## [TASK GOAL]
Tally the lines below that contain the word "primitives", then give the tally and nothing more.

(Pictures with circuit source files)

★ ★ ★ ★ ★ ★ ★

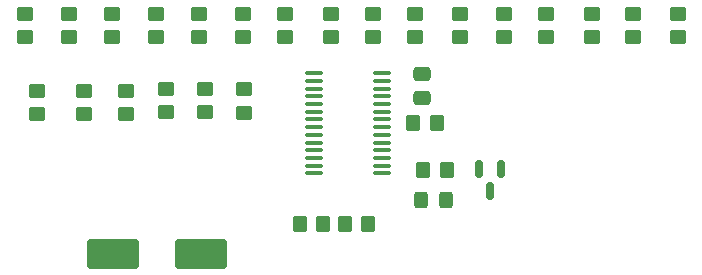
<source format=gbr>
%TF.GenerationSoftware,KiCad,Pcbnew,8.0.2*%
%TF.CreationDate,2025-04-18T13:41:41+02:00*%
%TF.ProjectId,PCA9685 board,50434139-3638-4352-9062-6f6172642e6b,rev?*%
%TF.SameCoordinates,Original*%
%TF.FileFunction,Paste,Top*%
%TF.FilePolarity,Positive*%
%FSLAX46Y46*%
G04 Gerber Fmt 4.6, Leading zero omitted, Abs format (unit mm)*
G04 Created by KiCad (PCBNEW 8.0.2) date 2025-04-18 13:41:41*
%MOMM*%
%LPD*%
G01*
G04 APERTURE LIST*
G04 Aperture macros list*
%AMRoundRect*
0 Rectangle with rounded corners*
0 $1 Rounding radius*
0 $2 $3 $4 $5 $6 $7 $8 $9 X,Y pos of 4 corners*
0 Add a 4 corners polygon primitive as box body*
4,1,4,$2,$3,$4,$5,$6,$7,$8,$9,$2,$3,0*
0 Add four circle primitives for the rounded corners*
1,1,$1+$1,$2,$3*
1,1,$1+$1,$4,$5*
1,1,$1+$1,$6,$7*
1,1,$1+$1,$8,$9*
0 Add four rect primitives between the rounded corners*
20,1,$1+$1,$2,$3,$4,$5,0*
20,1,$1+$1,$4,$5,$6,$7,0*
20,1,$1+$1,$6,$7,$8,$9,0*
20,1,$1+$1,$8,$9,$2,$3,0*%
G04 Aperture macros list end*
%ADD10RoundRect,0.250000X1.950000X1.000000X-1.950000X1.000000X-1.950000X-1.000000X1.950000X-1.000000X0*%
%ADD11RoundRect,0.250000X-0.450000X0.350000X-0.450000X-0.350000X0.450000X-0.350000X0.450000X0.350000X0*%
%ADD12RoundRect,0.250000X0.325000X0.450000X-0.325000X0.450000X-0.325000X-0.450000X0.325000X-0.450000X0*%
%ADD13RoundRect,0.100000X-0.637500X-0.100000X0.637500X-0.100000X0.637500X0.100000X-0.637500X0.100000X0*%
%ADD14RoundRect,0.150000X-0.150000X0.587500X-0.150000X-0.587500X0.150000X-0.587500X0.150000X0.587500X0*%
%ADD15RoundRect,0.250000X-0.350000X-0.450000X0.350000X-0.450000X0.350000X0.450000X-0.350000X0.450000X0*%
%ADD16RoundRect,0.250000X0.350000X0.450000X-0.350000X0.450000X-0.350000X-0.450000X0.350000X-0.450000X0*%
%ADD17RoundRect,0.250000X-0.475000X0.337500X-0.475000X-0.337500X0.475000X-0.337500X0.475000X0.337500X0*%
G04 APERTURE END LIST*
D10*
%TO.C,C2*%
X153433000Y-150749000D03*
X146033000Y-150749000D03*
%TD*%
D11*
%TO.C,R22*%
X153289000Y-130445000D03*
X153289000Y-132445000D03*
%TD*%
%TO.C,R23*%
X149606000Y-130445000D03*
X149606000Y-132445000D03*
%TD*%
%TO.C,R11*%
X193802000Y-130445000D03*
X193802000Y-132445000D03*
%TD*%
%TO.C,R16*%
X175387000Y-130445000D03*
X175387000Y-132445000D03*
%TD*%
%TO.C,R18*%
X168021000Y-130445000D03*
X168021000Y-132445000D03*
%TD*%
D12*
%TO.C,D1*%
X174176000Y-146207000D03*
X172126000Y-146207000D03*
%TD*%
D11*
%TO.C,R20*%
X160528000Y-130445000D03*
X160528000Y-132445000D03*
%TD*%
%TO.C,R21*%
X156972000Y-130445000D03*
X156972000Y-132445000D03*
%TD*%
%TO.C,R19*%
X164465000Y-130429000D03*
X164465000Y-132429000D03*
%TD*%
%TO.C,R26*%
X138557000Y-130445000D03*
X138557000Y-132445000D03*
%TD*%
%TO.C,R5*%
X150495000Y-136779000D03*
X150495000Y-138779000D03*
%TD*%
%TO.C,R15*%
X179070000Y-130429000D03*
X179070000Y-132429000D03*
%TD*%
D13*
%TO.C,U1*%
X163058000Y-135486000D03*
X163058000Y-136136000D03*
X163058000Y-136786000D03*
X163058000Y-137436000D03*
X163058000Y-138086000D03*
X163058000Y-138736000D03*
X163058000Y-139386000D03*
X163058000Y-140036000D03*
X163058000Y-140686000D03*
X163058000Y-141336000D03*
X163058000Y-141986000D03*
X163058000Y-142636000D03*
X163058000Y-143286000D03*
X163058000Y-143936000D03*
X168783000Y-143936000D03*
X168783000Y-143286000D03*
X168783000Y-142636000D03*
X168783000Y-141986000D03*
X168783000Y-141336000D03*
X168783000Y-140686000D03*
X168783000Y-140036000D03*
X168783000Y-139386000D03*
X168783000Y-138736000D03*
X168783000Y-138086000D03*
X168783000Y-137436000D03*
X168783000Y-136786000D03*
X168783000Y-136136000D03*
X168783000Y-135486000D03*
%TD*%
D14*
%TO.C,Q2*%
X178877000Y-143540000D03*
X176977000Y-143540000D03*
X177927000Y-145415000D03*
%TD*%
D11*
%TO.C,R3*%
X143546000Y-136945000D03*
X143546000Y-138945000D03*
%TD*%
%TO.C,R24*%
X145923000Y-130445000D03*
X145923000Y-132445000D03*
%TD*%
%TO.C,R17*%
X171577000Y-130445000D03*
X171577000Y-132445000D03*
%TD*%
%TO.C,R25*%
X142240000Y-130445000D03*
X142240000Y-132445000D03*
%TD*%
%TO.C,R12*%
X189992000Y-130445000D03*
X189992000Y-132445000D03*
%TD*%
%TO.C,R14*%
X182626000Y-130445000D03*
X182626000Y-132445000D03*
%TD*%
%TO.C,R7*%
X157111000Y-136848000D03*
X157111000Y-138848000D03*
%TD*%
%TO.C,R4*%
X147096000Y-136945000D03*
X147096000Y-138945000D03*
%TD*%
%TO.C,R13*%
X186563000Y-130445000D03*
X186563000Y-132445000D03*
%TD*%
D15*
%TO.C,R1*%
X171397500Y-139711000D03*
X173397500Y-139711000D03*
%TD*%
D16*
%TO.C,R9*%
X167624000Y-148209000D03*
X165624000Y-148209000D03*
%TD*%
D11*
%TO.C,R2*%
X139615000Y-136945000D03*
X139615000Y-138945000D03*
%TD*%
D15*
%TO.C,R8*%
X161814000Y-148209000D03*
X163814000Y-148209000D03*
%TD*%
D11*
%TO.C,R6*%
X153797000Y-136795000D03*
X153797000Y-138795000D03*
%TD*%
D17*
%TO.C,C1*%
X172143500Y-135498500D03*
X172143500Y-137573500D03*
%TD*%
D15*
%TO.C,R10*%
X172278000Y-143667000D03*
X174278000Y-143667000D03*
%TD*%
M02*

</source>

★ ★ ★ ★ ★ ★ ★

## [ANSWER TO THE EXERCISE]
2